10 de outubro de 2022

Após mobilizações, governo Bolsonaro recua e devolve parcela confiscada dos Institutos e das Universidades Federais

Recomposição orçamentária, entretanto, foi parcial. Bloqueio realizado em maio (7,2%) permanece

Assembleia contra os cortes na Ufba. Foto: @uiseepitacio

Dois dias após o governo retirar mais de R$ 1 bilhão, de forma abrupta, dos recursos destinados às Universidades e aos Institutos Federais, gerando revolta na comunidade acadêmica, o governo recuou na decisão e anunciou a liberação do montante. A portaria SETO/ME 8919/22 está publicada no Diário Oficial da União desta sexta-feira, dia 7 de outubro.

“O limite de empenho será liberado para as universidades federais, os institutos federais e para a Capes. Nós temos uma gama muito grande de instituições. Então, eu conversei com o ministro [Paulo] Guedes, ele foi sensível, e nós vamos facilitar a vida de todo mundo”, disse o Ministro da Educação, Victor Godoy.

Entretanto, essa recomposição orçamentária é parcial. Foi liberado apenas o recurso bloqueado na quarta-feira, dia 5 de outubro, que representa 5,8% do orçamento das Instituições. A outra parcela, de 7,2%, contingenciada em maio, ainda permanece em vigor.

Vitória da educação

A reversão de R$ 1 bilhão foi fruto da pressão e da luta da comunidade acadêmica. Em menos de 24 horas após o confisco, estudantes de diversas instituições se mobilizaram em grandes assembleias e atos, como ocorreu na Ufal, na Ufba e em Brasília. Reitores, docentes e TAEs também tiveram papel fundamental para o governo mudar a narrativa, de que era uma mentira da UNE, passar a reconhecer os cortes dizendo ser necessários pela “responsabilidade fiscal” e, por fim, revertê-los.

O presidente da Associação Nacional dos Dirigentes das Instituições Federais de Ensino Superior (Andifes), o reitor Ricardo Marcelo Fonseca, chegou a gravar um vídeo explicando os cortes e mostrando que não se trata de uma questão semântica.

“Os recursos foram retirados da possibilidade das universidades gastarem. Todos nós, reitores das universidades e institutos federais, recebemos um aviso do SIAFI que existe a perspectiva do retorno desses valores em dezembro. Perspectiva não é certeza”, afirmou o Reitor da UFPR.

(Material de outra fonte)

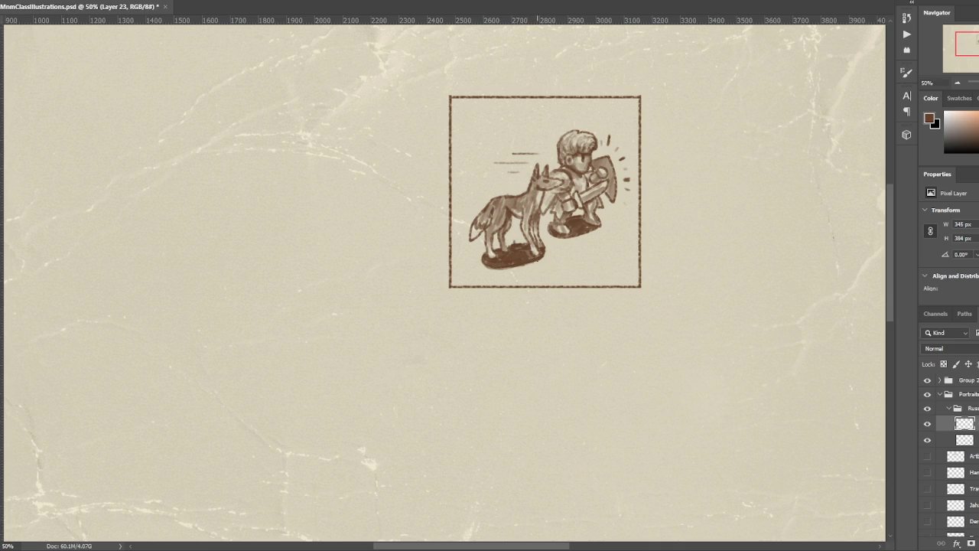
# - Lighten and extend the wolf's shadow with a foot line, then reshow the hidden layer and select Layer 22
pyautogui.moveTo(540, 260)
pyautogui.mouseDown()
pyautogui.moveTo(485, 262)
pyautogui.moveTo(534, 260)
pyautogui.moveTo(526, 244)
pyautogui.moveTo(479, 262)
pyautogui.moveTo(519, 271)
pyautogui.mouseUp()
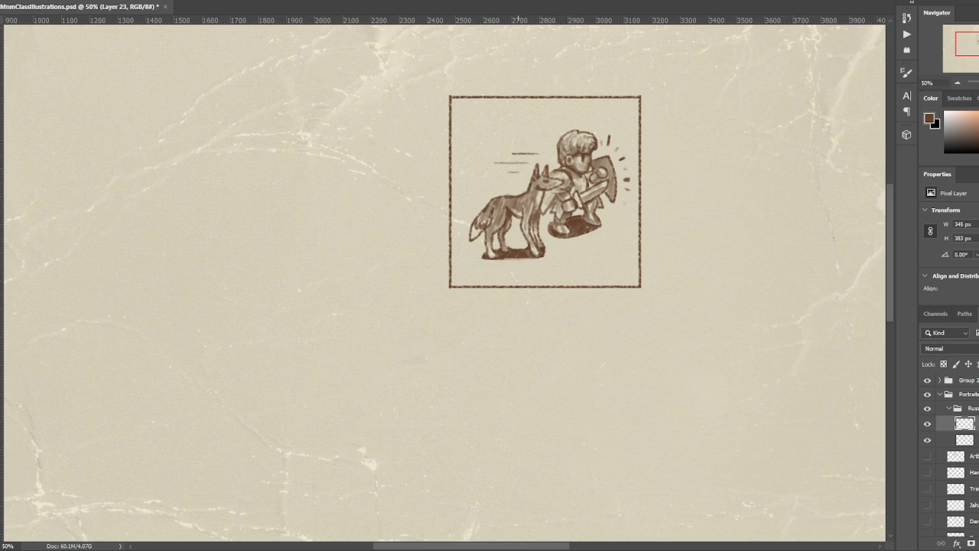
pyautogui.moveTo(503, 259); pyautogui.dragTo(556, 256)
pyautogui.click(928, 441)
pyautogui.click(965, 442)
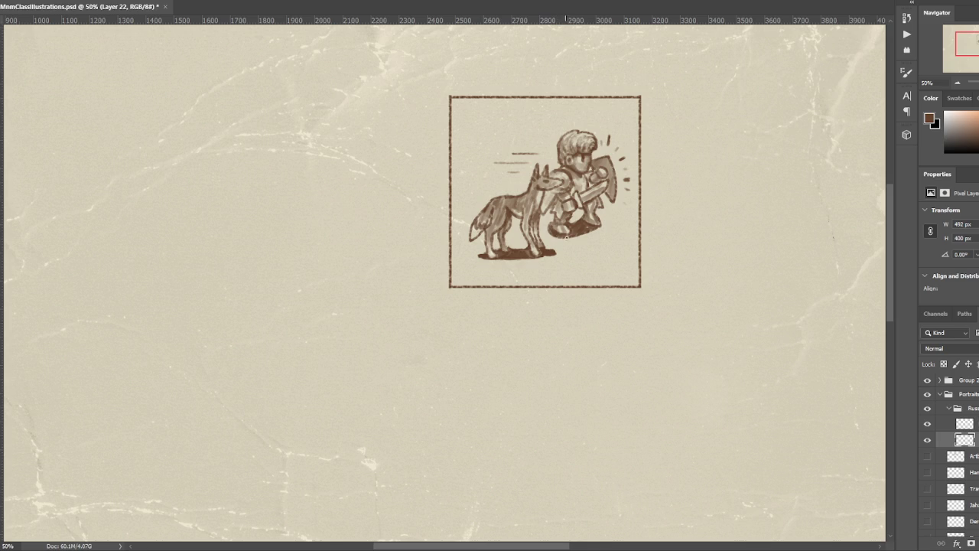
# - On Layer 22, darken the knight's boot shadow, extend it left, refine his feet, and zoom to 33.3%
pyautogui.click(568, 241)
pyautogui.moveTo(573, 236); pyautogui.dragTo(544, 235)
pyautogui.moveTo(570, 223); pyautogui.dragTo(586, 223)
pyautogui.moveTo(570, 227)
pyautogui.mouseDown()
pyautogui.moveTo(579, 228)
pyautogui.moveTo(555, 229)
pyautogui.mouseUp()
pyautogui.moveTo(574, 225)
pyautogui.mouseDown()
pyautogui.moveTo(600, 230)
pyautogui.moveTo(571, 236)
pyautogui.mouseUp()
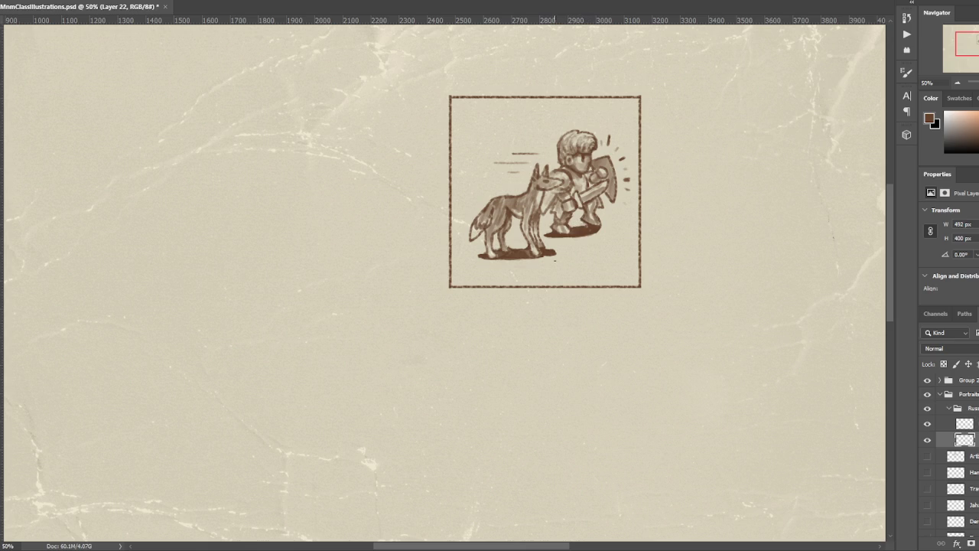
pyautogui.press('ctrl+minus')
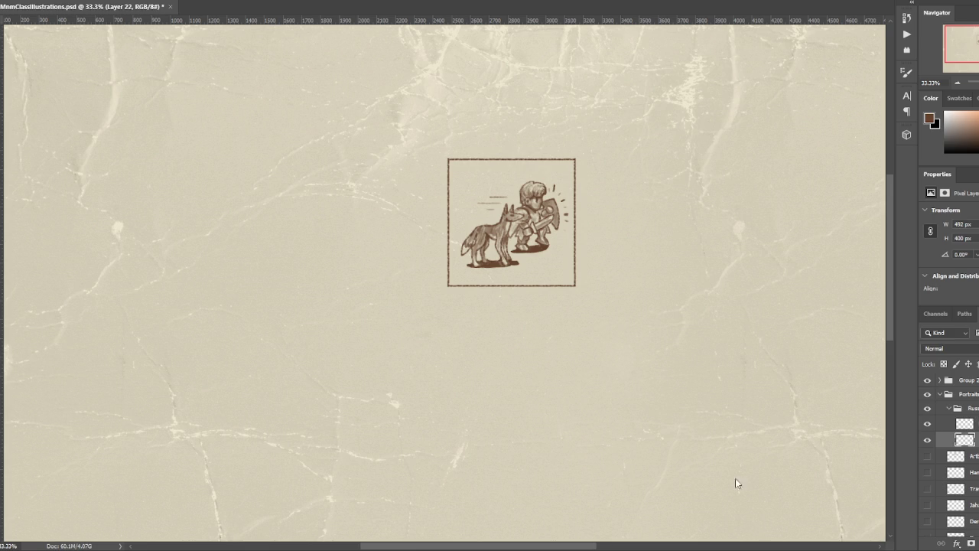
pyautogui.click(928, 423)
pyautogui.click(928, 423)
pyautogui.click(949, 423)
pyautogui.press('ctrl+t')
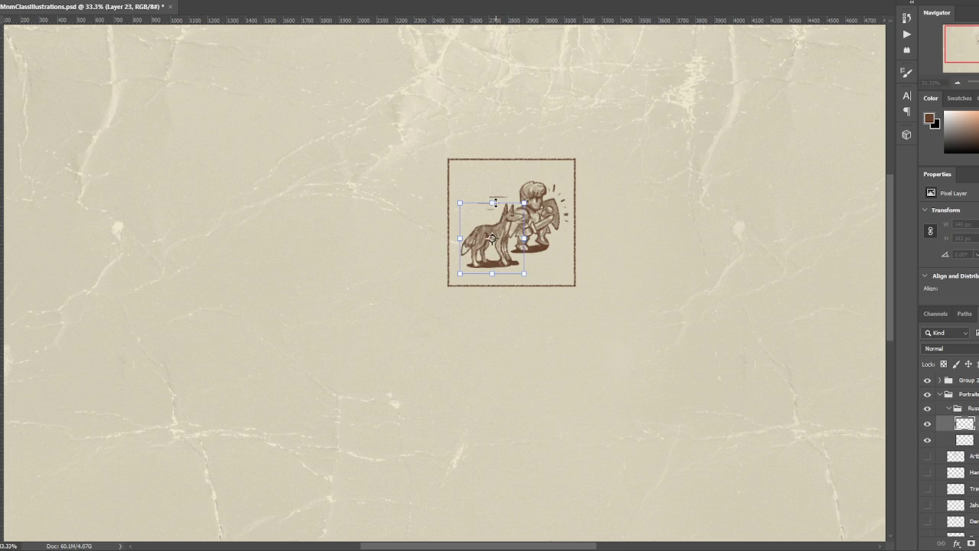
pyautogui.moveTo(493, 200); pyautogui.dragTo(493, 210)
pyautogui.press('Escape')
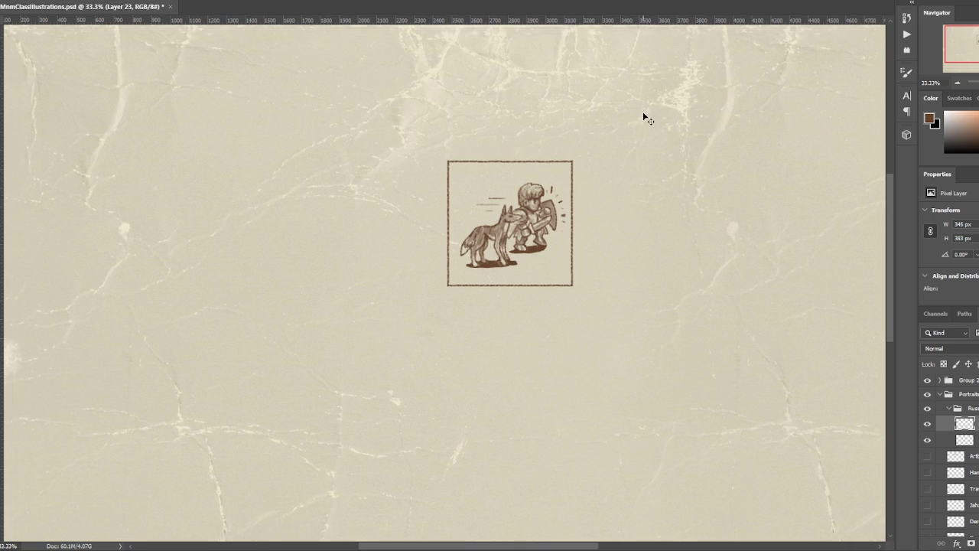
pyautogui.press('ctrl+minus')
# - Reposition the page at 25%, then target the knight layer's mask with black as the paint colour
pyautogui.press('ctrl+plus')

E completou: “ainda que esses valores voltem em dezembro, imagine o seguinte: que você, entre setembro e outubro, de repente, receba a notícia que você não vai receber mais um centavo de salário, ou que sua empresa não vai receber recursos. De modo que, você não vai poder, na sua família ou na sua instituição, manter todos os compromissos durante outubro e novembro. A questão é: as universidades como fazem até outubro e até novembro? A gente pode discutir se é contingenciamento, se é corte, se é incisão profunda, se é amputação ou o que for. Na prática, o que acontece é: as universidades tiveram seu dinheiro retirado”, afirmou o presidente da Andifes.

Além da Andifes, o Conselho Nacional das Instituições da Rede Federal de Educação Profissional, Científica e Tecnológica (Conif) redigiu nota pública questionando “para onde foi o recurso da educação?”. Em nota técnica, a Ufal e diversas outras instituições demonstraram o impacto negativo dos cortes. A reitoria do Ifal não chegou a se pronunciar.

Mobilização continua

Temendo que o confisco de recursos da educação aumente a rejeição ao governo diante da disputa eleitoral, o bloqueio de 5,8% foi revertido. Ainda assim, as entidades estudantis e sindicais devem manter-se mobilizadas pela liberação de 7,2% do orçamento do MEC, bloqueado em maio, que o governo prefere esquecer. Além disso, a previsão para 2023 é de redução no orçamento dos Institutos e Universidades Federais. A educação superior, por exemplo, terá queda de R$ 600 milhões em sua receita (R$ 10,9 bilhões para R$ 10,3 bi).

Assim, assembleias estão sendo realizadas para referendar a realização de grandes manifestações em defesa da educação no dia 18 de outubro. O Sintietfal deve realizar sua Assembleia Geral na próxima quinta-feira, dia 13 de outubro, para debater sobre a luta pela educação.